== WHAT TO DO ==
Retype the text lines of every row below without any changes, and leave out the pictures.
══ RECORDS TO PROCESS ══
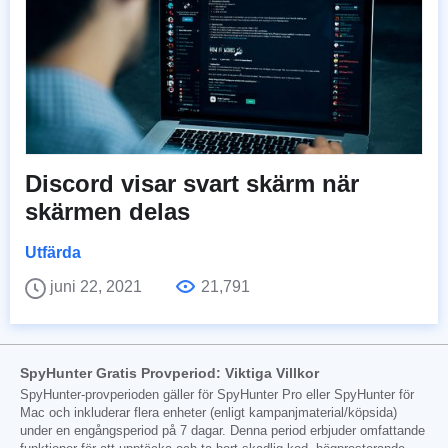
Discord visar svart skärm när
skärmen delas
Utfärda
juni 22, 2021
21,791
SpyHunter Gratis Provperiod: Viktiga Villkor
SpyHunter-provperioden gäller för SpyHunter Pro eller SpyHunter för
Mac och inkluderar flera enheter (enligt kampanjmaterial/köpsida)
under en engångsperiod på 7 dagar. Denna period erbjuder omfattande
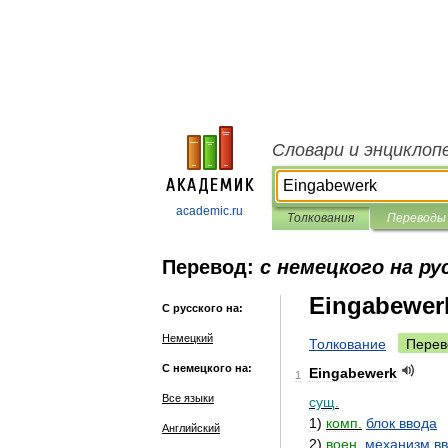
Словари и энциклоп
academic.ru
Толкования
Переводы
Перевод:
с немецкого на ру
Eingabewer
С русского на:
Немецкий
Толкование
Перев
С немецкого на:
Eingabewerk
1
Все языки
сущ
.
1
)
комп
.
блок
ввода
Английский
2
)
воен
.
механизм
в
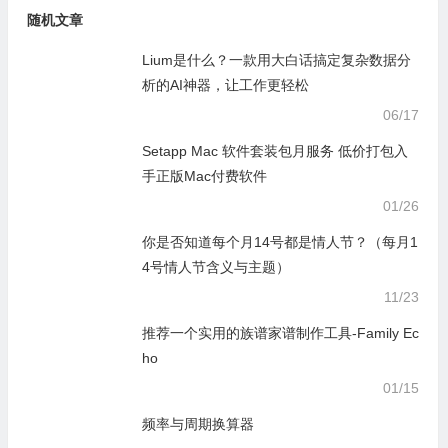
随机文章
Lium是什么？一款用大白话搞定复杂数据分
析的AI神器，让工作更轻松
06/17
Setapp Mac 软件套装包月服务 低价打包入
手正版Mac付费软件
01/26
你是否知道每个月14号都是情人节？（每月1
4号情人节含义与主题）
11/23
推荐一个实用的族谱家谱制作工具-Family Ec
ho
01/15
频率与周期换算器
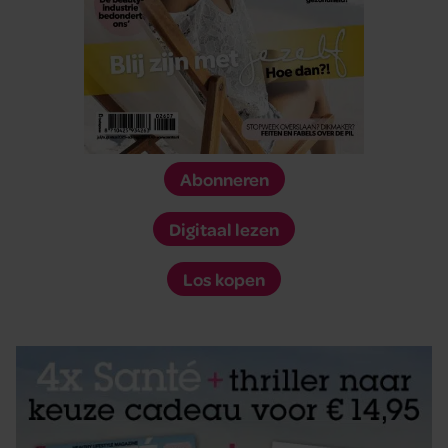
Abonneren
Digitaal lezen
Los kopen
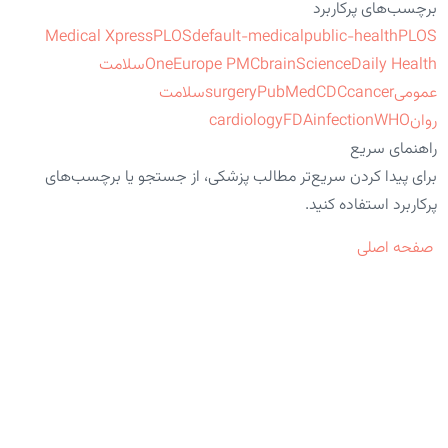
برچسب‌های پرکاربرد
Medical Xpress
PLOS
default-medical
public-health
PLOS
ScienceDaily Health
brain
Europe PMC
One
سلامت
عمومی
cancer
CDC
PubMed
surgery
سلامت
روان
WHO
infection
FDA
cardiology
راهنمای سریع
برای پیدا کردن سریع‌تر مطالب پزشکی، از جستجو یا برچسب‌های
پرکاربرد استفاده کنید.
صفحه اصلی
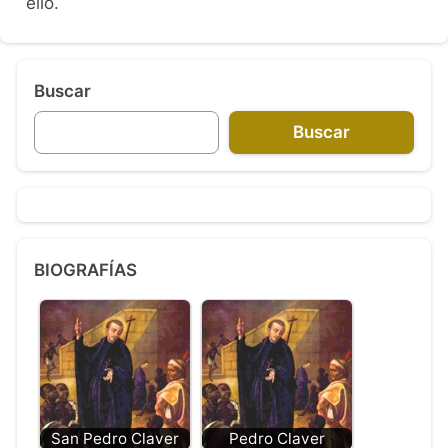
ello.
Buscar
Buscar
BIOGRAFÍAS
San Pedro Claver
Pedro Claver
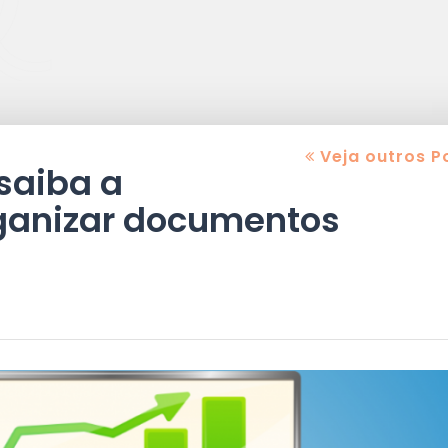
Veja outros P
 saiba a
ganizar documentos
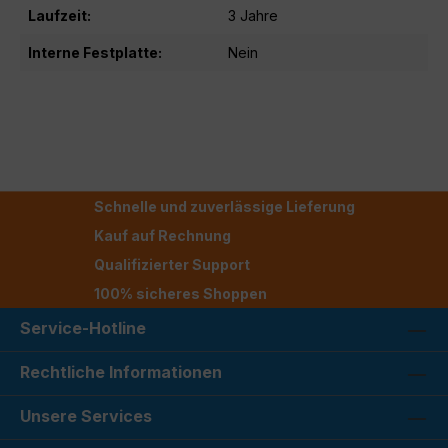
Laufzeit:
3 Jahre
Interne Festplatte:
Nein
Schnelle und zuverlässige Lieferung
Kauf auf Rechnung
Qualifizierter Support
100% sicheres Shoppen
Service-Hotline
Rechtliche Informationen
Unsere Services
═══
== ANSWER SPACE ==
Discord visar svart skärm när
skärmen delas
Utfärda
juni 22, 2021
21,791
SpyHunter Gratis Provperiod: Viktiga Villkor
SpyHunter-provperioden gäller för SpyHunter Pro eller SpyHunter för
Mac och inkluderar flera enheter (enligt kampanjmaterial/köpsida)
under en engångsperiod på 7 dagar. Denna period erbjuder omfattande
Словари и энциклоп
academic.ru
Толкования
Переводы
Перевод:
с немецкого на ру
Eingabewer
С русского на:
Немецкий
Толкование
Перев
С немецкого на:
Eingabewerk
1
Все языки
сущ
.
1
)
комп
.
блок
ввода
Английский
2
)
воен
.
механизм
в
随机文章
Lium是什么？一款用大白话搞定复杂数据分
析的AI神器，让工作更轻松
06/17
Setapp Mac 软件套装包月服务 低价打包入
手正版Mac付费软件
01/26
你是否知道每个月14号都是情人节？（每月1
4号情人节含义与主题）
11/23
推荐一个实用的族谱家谱制作工具-Family Ec
ho
01/15
频率与周期换算器
Abonneren
Digitaal lezen
Los kopen
برچسب‌های پرکاربرد
Medical Xpress
PLOS
default-medical
public-health
PLOS
ScienceDaily Health
brain
Europe PMC
One
سلامت
عمومی
cancer
CDC
PubMed
surgery
سلامت
روان
WHO
infection
FDA
cardiology
راهنمای سریع
برای پیدا کردن سریع‌تر مطالب پزشکی، از جستجو یا برچسب‌های
پرکاربرد استفاده کنید.
صفحه اصلی
ello.
Buscar
Buscar
BIOGRAFÍAS
San Pedro Claver
Pedro Claver
Veja outros P
 saiba a
ganizar documentos
Laufzeit:
3 Jahre
Interne Festplatte:
Nein
Schnelle und zuverlässige Lieferung
Kauf auf Rechnung
Qualifizierter Support
100% sicheres Shoppen
Service-Hotline
Rechtliche Informationen
Unsere Services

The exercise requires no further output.